Arlequins, dançarinos, instrumentistas, tocando o ritmo de festa e jogando


confete aos céus. Homens e mulheres acima de carruagens, vestindo roupas libertinas
demais até para a progressiva Glorimória. Um espetáculo de cores vibrantes, e acima de
um carro alegórico imitando o marfim pálido estava o Rei pintado de ouro, com uma
máscara que o transformava em um Adônis. Para Mathis, parecia mais um homem
vestido de Rei.

“A Montanha-Negra Kuroyama
Ergue-se em fileira de
Aços-negros de mesmo rosto.
Rosto esculpido no metal,
Não é de água que esse povo tem sede
Mas de sangue quente derramado
Nunca pelas costas
Sempre pela frente

À frente e no centro de uma fileira uniforme,


o Imperador destaca-se, o único aço-escarlate”
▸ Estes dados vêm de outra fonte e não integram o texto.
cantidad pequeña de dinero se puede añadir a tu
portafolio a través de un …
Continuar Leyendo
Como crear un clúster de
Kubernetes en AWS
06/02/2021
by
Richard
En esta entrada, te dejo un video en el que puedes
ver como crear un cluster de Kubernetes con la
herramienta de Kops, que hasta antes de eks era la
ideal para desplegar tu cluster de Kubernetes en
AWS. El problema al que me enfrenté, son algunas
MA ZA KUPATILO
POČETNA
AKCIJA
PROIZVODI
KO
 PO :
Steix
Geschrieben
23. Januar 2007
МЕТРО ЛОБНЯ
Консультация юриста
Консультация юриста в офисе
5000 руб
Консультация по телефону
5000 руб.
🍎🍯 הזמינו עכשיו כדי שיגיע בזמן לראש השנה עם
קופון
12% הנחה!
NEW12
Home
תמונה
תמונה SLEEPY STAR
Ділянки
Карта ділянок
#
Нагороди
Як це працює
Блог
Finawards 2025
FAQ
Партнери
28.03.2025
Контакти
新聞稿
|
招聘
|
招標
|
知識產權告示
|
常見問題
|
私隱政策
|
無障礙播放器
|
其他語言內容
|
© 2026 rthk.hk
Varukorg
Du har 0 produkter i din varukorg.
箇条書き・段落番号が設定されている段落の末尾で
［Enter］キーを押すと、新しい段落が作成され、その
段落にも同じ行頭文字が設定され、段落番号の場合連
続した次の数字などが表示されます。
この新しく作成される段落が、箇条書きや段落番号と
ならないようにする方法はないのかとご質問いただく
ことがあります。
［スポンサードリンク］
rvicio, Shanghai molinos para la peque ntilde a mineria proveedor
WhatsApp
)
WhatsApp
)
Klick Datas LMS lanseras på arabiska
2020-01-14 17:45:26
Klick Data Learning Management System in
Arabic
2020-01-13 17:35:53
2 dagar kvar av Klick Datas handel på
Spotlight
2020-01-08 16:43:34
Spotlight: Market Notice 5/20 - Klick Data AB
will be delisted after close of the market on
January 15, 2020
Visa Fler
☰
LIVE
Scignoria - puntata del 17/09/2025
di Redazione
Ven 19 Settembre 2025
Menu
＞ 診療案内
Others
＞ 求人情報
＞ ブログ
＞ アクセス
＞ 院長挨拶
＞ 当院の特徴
Os guerreiros de Kuroyama, uma nação que treinava os seus desde os 8 anos


para superar condições impossíveis e matar com destreza, estes marchavam em seis
fileiras, trajando espessas armaduras negras produzidas da liga metálica do ferro,
bauxita e Kasaiyama, um minério encontrado no Monte Kuroyama. Esse “Aço-Negro”
resultante era considerado o material mais resistente do mundo, e não decepcionava
em sua leveza e manuseio quando usado em espadas. Todos os ferreiros de Kuroyama
prometiam também que a única coisa capaz de dobrar ou lascar as extremidades do
Aço-Negro era o fogo da própria Kuroyama, tornando-o inviável de exportar para
outras nações. Por um lado, uma desvantagem, pois a economia de Kuroyama sofria
com a falta de um mercado onde ela teria monopólio. Por outro lado, nenhuma espada
corta tanto quanto a dos Guerreiros Aço-Negro.